Reviewed by Scott A. Johnson
Starring John Landis, Griffin Dunne, David Naughton, Rick Baker, Jeny Agutter
Directed by Paul Davis
One of the true marks of just how groundbreaking your movie was is how well it stands the test of time. Almost invariably, filmmakers do not realize what they’ve made and have no idea it will become a “classic” or how it will influence lives. Many times those films we consider classics began as critical failures, enduring the brunt of reviewers that may just not have “gotten” it or found it too disturbing on one level or another. The ultimate tribute, however, among the tattoos and comic books and art work, is the documentary. For someone to take the time and make the effort to tell the story of how the film was made is a way for the fans in all of us to take a step forward and show appreciation. It’s been done with Halloween, Night of the Living Dead, and now with An American Werewolf in London in the new production Beware the Moon: Remembering An American Werewolf in London by Paul Davis.
The documentary is like many others in the sense that it visits the sets, talks with the actors, gets behind-the-scenes stories, yadda yadda yadda. How it differs, however, is the genuine passion that the filmmakers display toward the source material. From the twenty seconds shot in Windsor Park to the scene shot inside what horror fans know as “The Slaughtered Lamb” (which is actually named “The Black Swan”), it is obvious that these people hold reverence for what they consider to be one of the greatest films created.
While many documentaries contain the requisite cast members, often times the “biggies” are too busy to take part.
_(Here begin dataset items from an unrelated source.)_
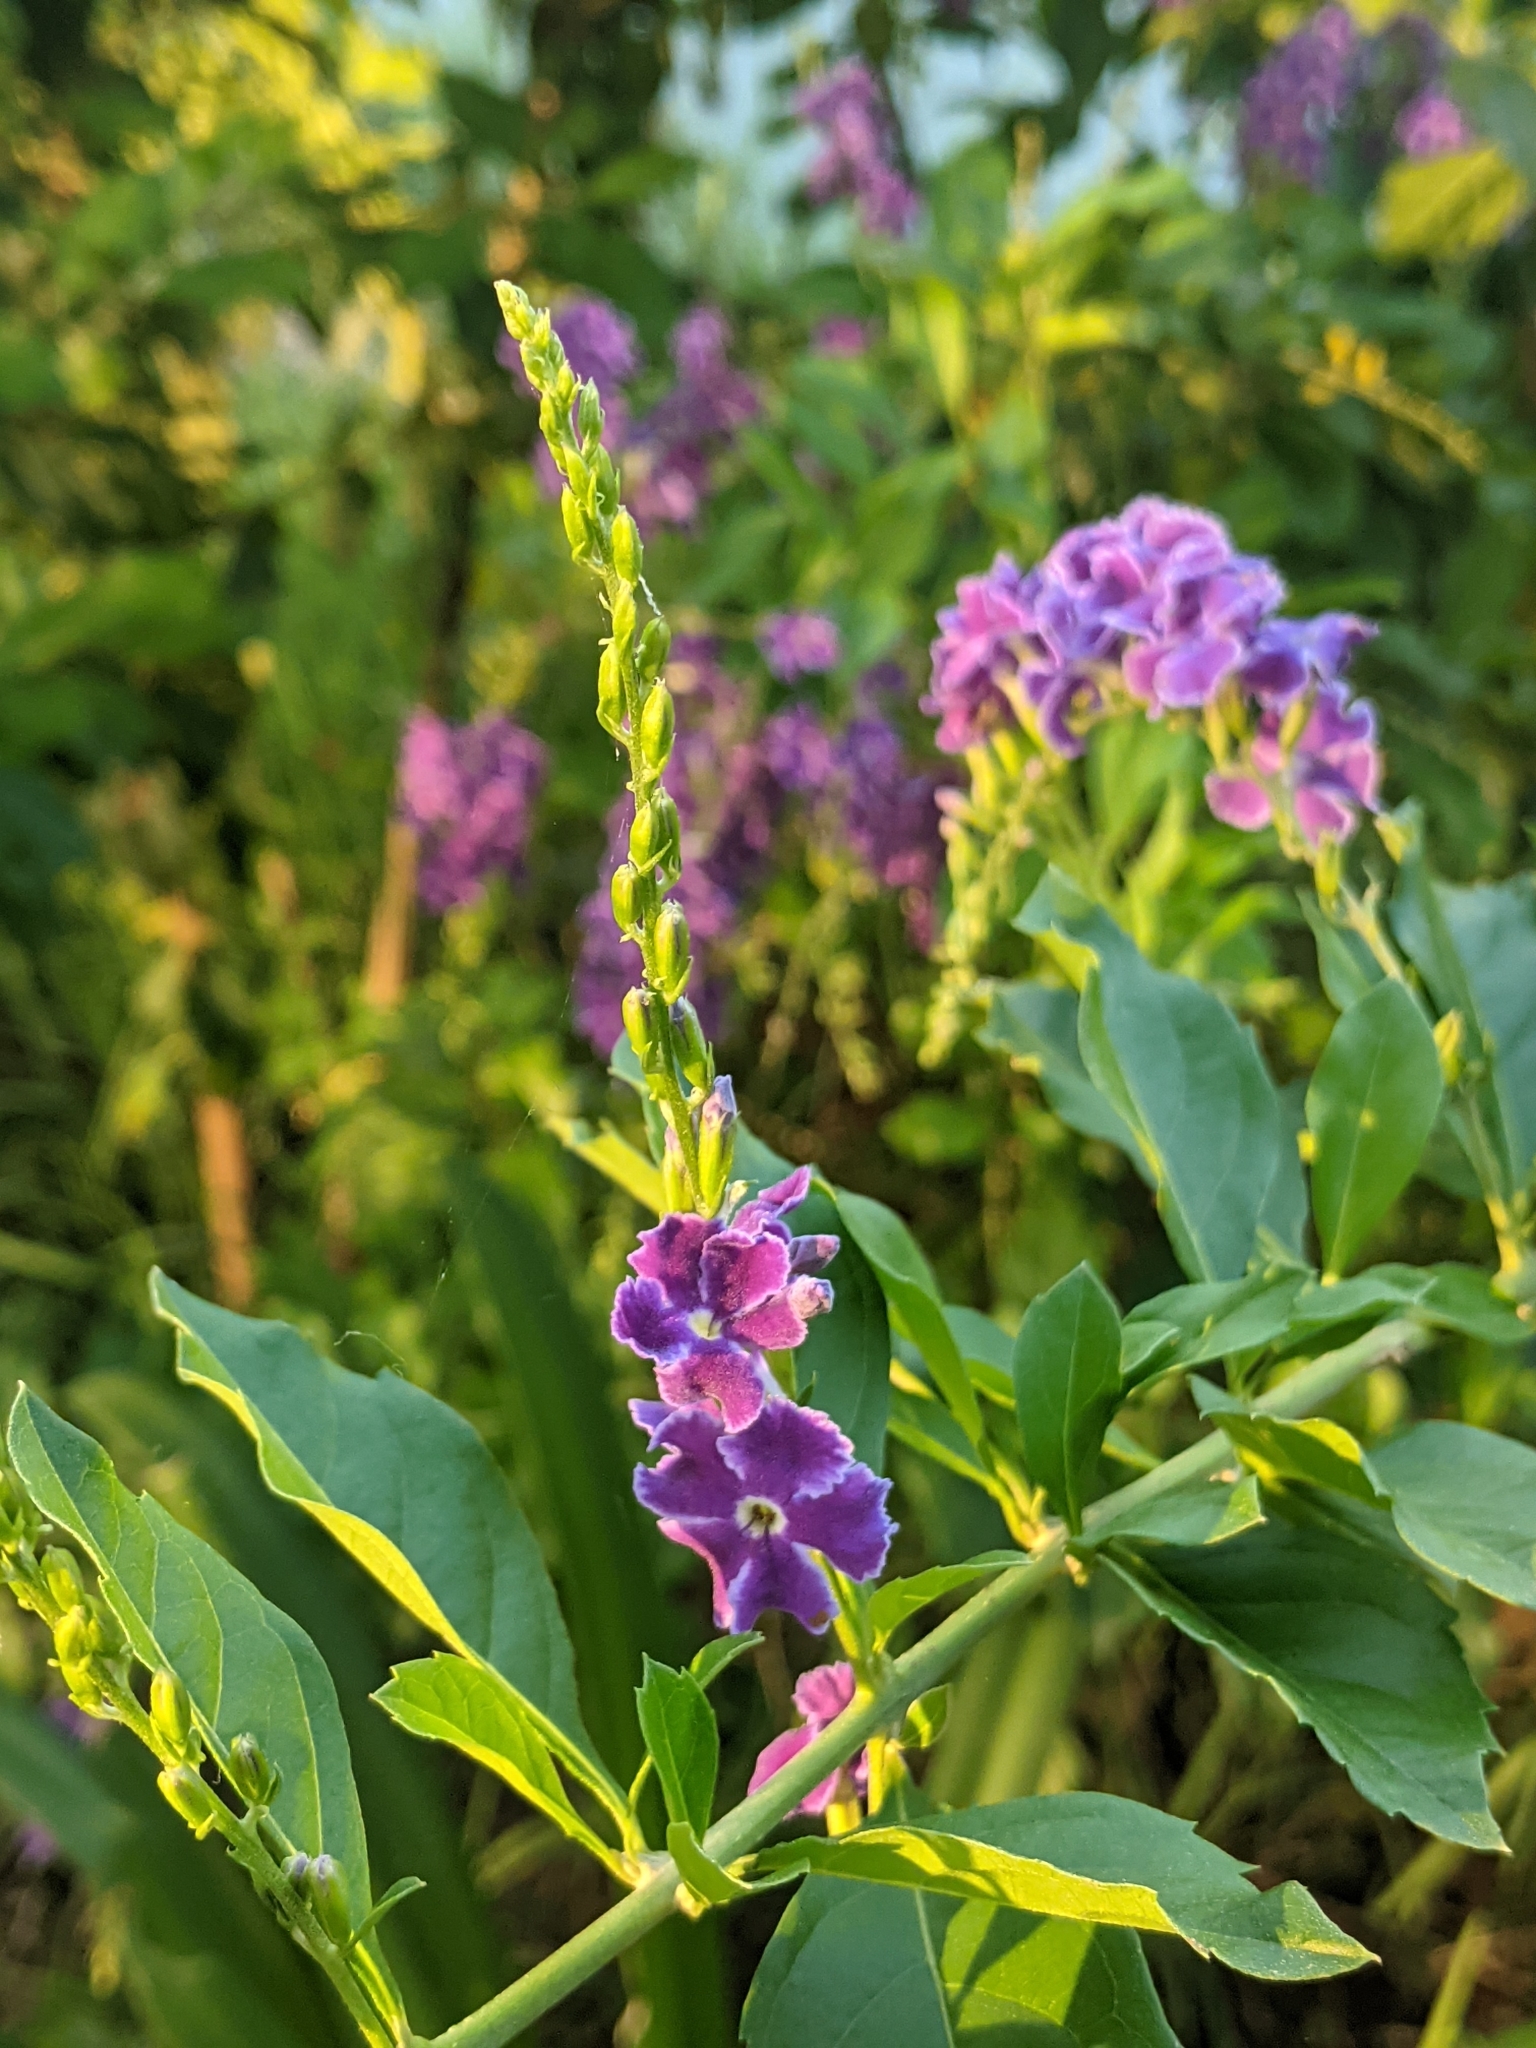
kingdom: Plantae
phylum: Tracheophyta
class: Magnoliopsida
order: Lamiales
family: Verbenaceae
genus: Duranta
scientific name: Duranta erecta
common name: Golden dewdrops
Not so in this case. Included in the cast are not just stars David Naughton and Griffin Dunne but also director John Landis, make-up guru Rick Baker (who won an Oscar for his work in this film), and co-star Jenny Agutter. Also included in the documentary are interviews with producer George Fosley Jr., stuntman Vic Armstrong, and other key players in the production, bringing the total to more than twenty people who helped with the film. Everyone is represented from the higher-ups to the stars to one of the women seen in the porno theater.
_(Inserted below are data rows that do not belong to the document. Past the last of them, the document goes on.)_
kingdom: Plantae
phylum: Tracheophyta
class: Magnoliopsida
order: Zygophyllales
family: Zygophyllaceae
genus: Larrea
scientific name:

Without giving too much away, the stories they tell about the production are enlightening and, in many cases, surprising. Listening to Landis and Folsey discuss how universally unliked AWIL was when it was first released is mind-boggling, especially given the film’s status today. Also, hearing from Griffin Dunne how apprehensive he was about the goriness of the prosthetic makeup he wore is quite funny. There are other stories from the shoot, both in front of and behind the cameras, that will keep audiences enthralled for the whole running time.
Beware the Moon is, by far, one of the best documentaries about a movie created. Anyone who claims to be a fan, or even just have a passing “like” for AWIL, will find the documentary to be a fascinating look into what went into this movie, how much of a labor of love it became, and how it changed the careers of those involved. It is due to be released next year on the Blu-Ray edition of AWIL, which means many will have to either upgrade their systems or, at least, buy a new copy of the disc. While that may seem like a bad way to do it, believe me when I say it’s worth the cost and effort.